Entre páginas de la legendaria revista porteña “Caras y Caretas” -que vio la luz desde 1899 hasta 1938-, encontramos la particular historia de Doña Juana Mana de Latorre, una humilde mujer que trascendió a la prensa por su avanzada edad. Leemos en dicha publicación que “cuenta 109 años (...) y, no obstante, concurre aún a la iglesia de su devoción todas las mañanas, y realiza sus quehaceres domésticos sin mayor fatiga”.
Su historia resulta fascinante a ojos de este siglo “fue esclava de la familia del señor Ambrosio Albeira -señalan-, de Montevideo, hasta 1810, época en que pagó por su libertad, a su antiguo amo, la suma de trescientos pesos, y cincuenta por la de su hijo Juan Bautista, de dos años de edad.
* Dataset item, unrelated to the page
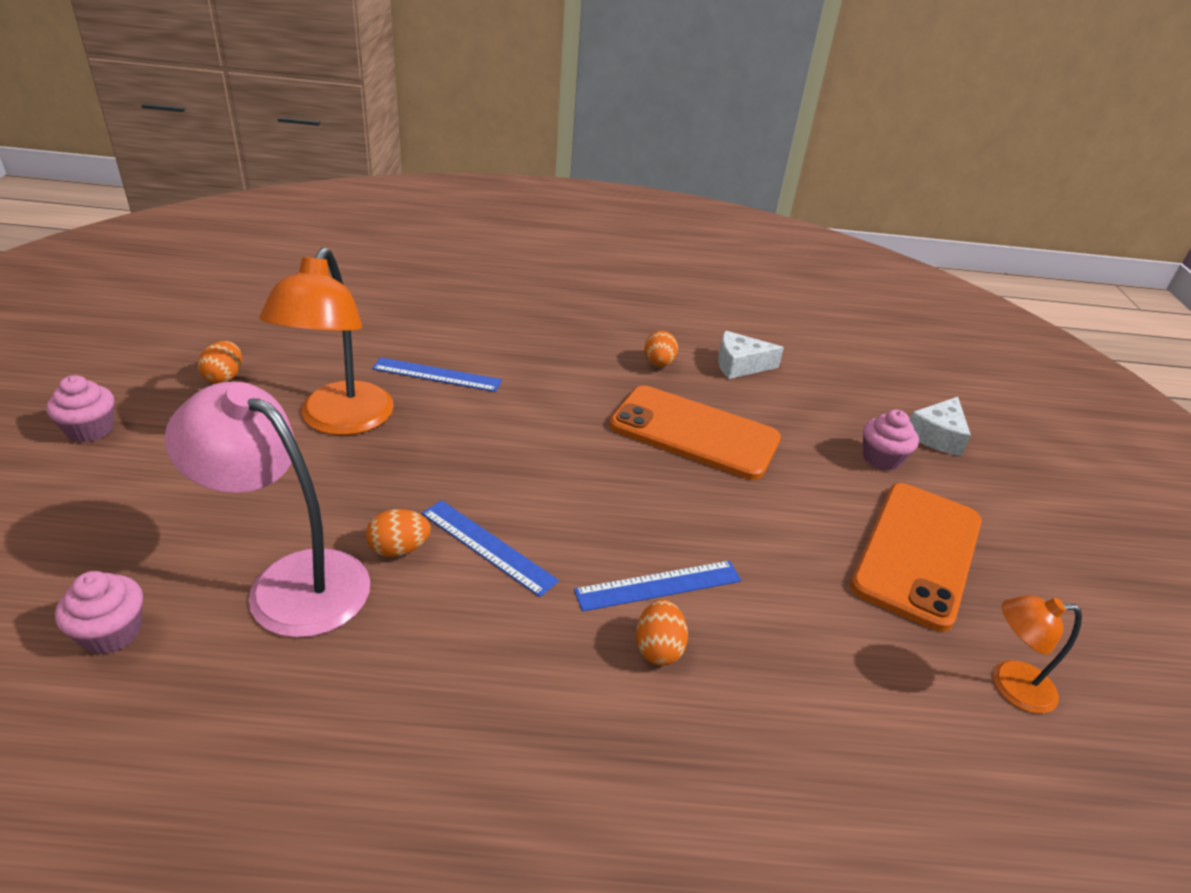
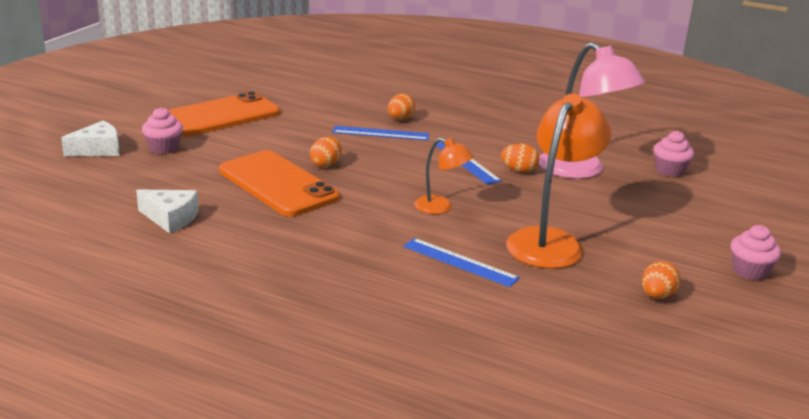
camera: 155 degrees left, 10 degrees down
(658, 364) = (245, 233): orange egg -> orange egg (326, 164)
(1010, 685) = (251, 84): orange lamp -> orange lamp (441, 207)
Esto consta en el acta de liberación que hemos tenido en nuestras manos, firmada ante el juez doctor Diego García”.
Luego de comprar su libertad -algo que sólo solía suceder si la bondad del amo era grande-, Juana contrajo nupcias y se trasladó a Argentina, precisamente al Buenos Aires pos Revolución de Mayo. Tuvo desde entonces ocho hijos, doce nietos y diecisiete biznietos, a los que sobrevivió en su mayoría. “Encontrándose hoy casi desamparada, viéndose en la necesidad de admitir el socorro de algunas familias caritativas, en cuyas casas sirvió en épocas más felices”, sigue la crónica.
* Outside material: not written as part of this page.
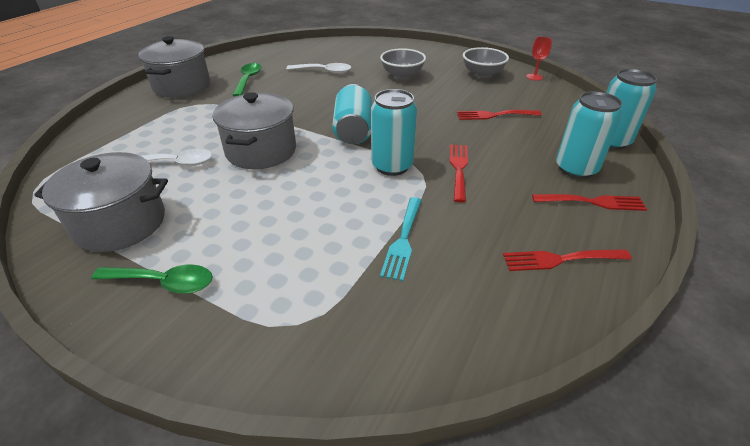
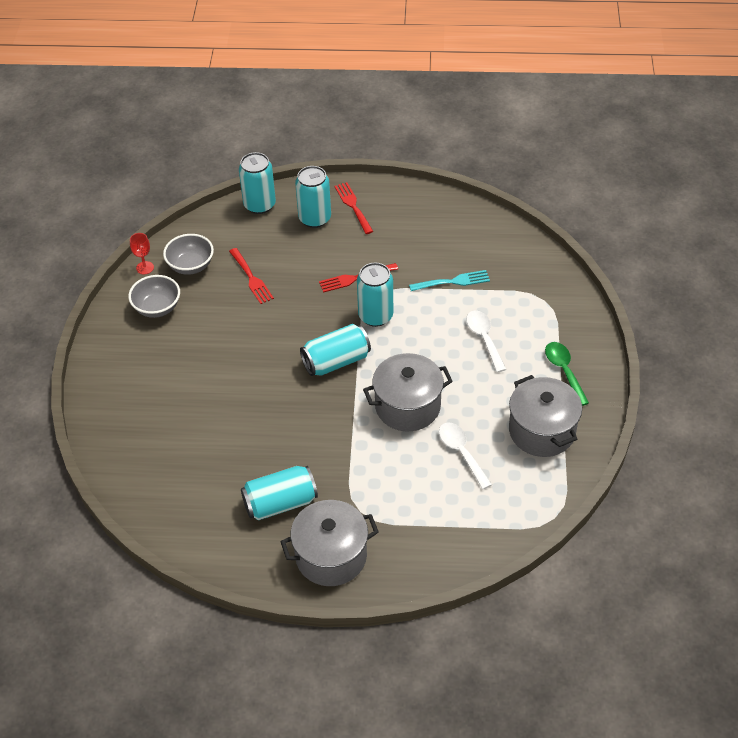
camera: 115 degrees left, 10 degrees up
(248, 80) = (280, 503): green spoon -> turquoise can
(324, 71) = (219, 444): white spoon -> white spoon (484, 338)
(402, 75) = (195, 371): grey bowl -> grey bowl (191, 266)
(560, 259) = (422, 213): red fork -> none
Por suerte no estaba sola, convivía con una hija viuda de 65 años, quién lograba ganar algo de dinero trabajando como costurera. “Por más que todos sus hijos varones han muerto como buenos en las filas del ejército nacional -explican-, la anciana centenaria no ha podido conseguir una humilde pensión que la proteja del hambre, cuando ha sentido flaquear sus fuerzas para el trabajo. Las familias de Rocha, Montes de Oca y Argerich la auxilian frecuentemente y conservan por ella una cariñosa gratitud, sentimiento que se transmite de generación en generación. Son hoy muchos los viejos que de niños jugaron en sus rodillas y crecieron al halago de sus cuidados. Todos ellos siguen conservando por Mama Juana el amor de lejanos tiempos, que la buena vieja paga con creces a sus siempre niños y amiguitos, que para ella no envejecen”.
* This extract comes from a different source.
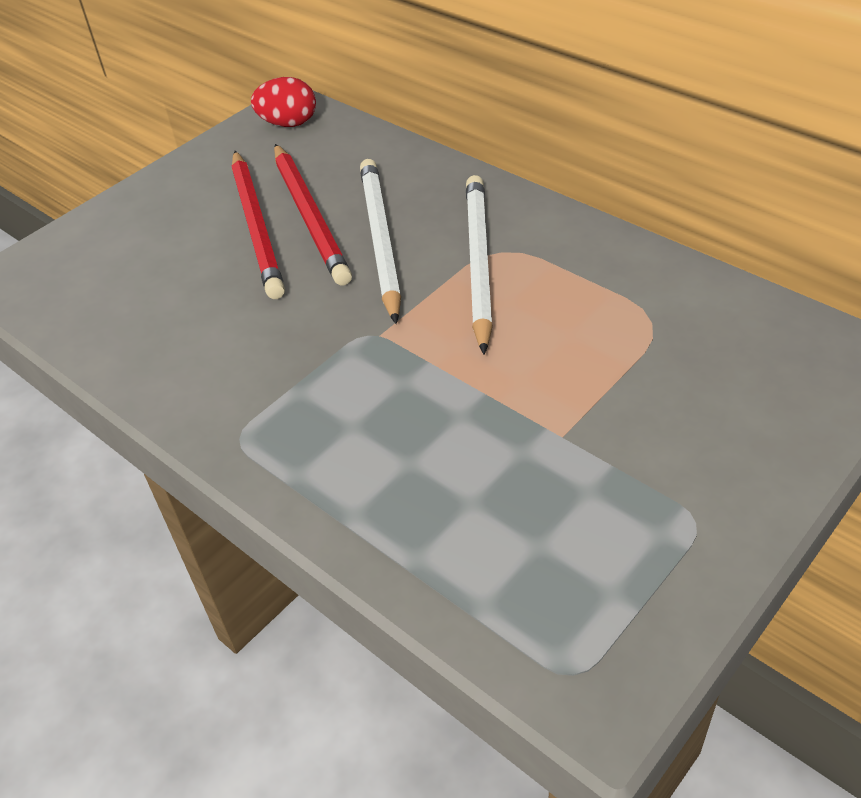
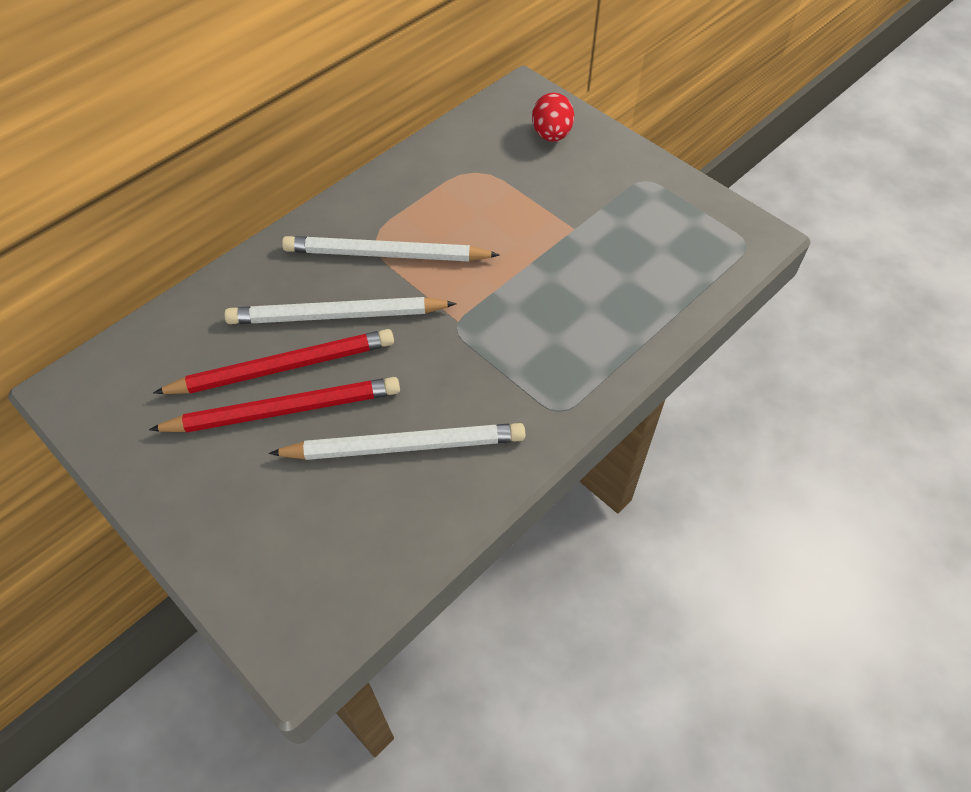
camera: 90 degrees left, 10 degrees up
(203, 314) = (404, 446): none -> white pencil
(288, 123) = (105, 388): red egg -> red egg (551, 135)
Con los años y el surgimiento de los sistemas jubilatorios, los adultos mayores de este país comenzaron a contar con cierto respaldo. Sin embargo, la aventura de ser argentino, que implica constantes cambios y reiteradas crisis económicas, los coloca en situaciones verdaderamente alarmantes.
Hoy, nuestros viejos después de darnos su juventud obtienen compensaciones económicas inhumanamente magras. Aún, como a finales del siglo XIX, necesitan de sus parientes o amistades para llegar a fin de mes.
Generación tras generación la mecánica se repite.
Parafraseando a Serrat parece que no entendiésemos que todos llevamos a un viejo encima.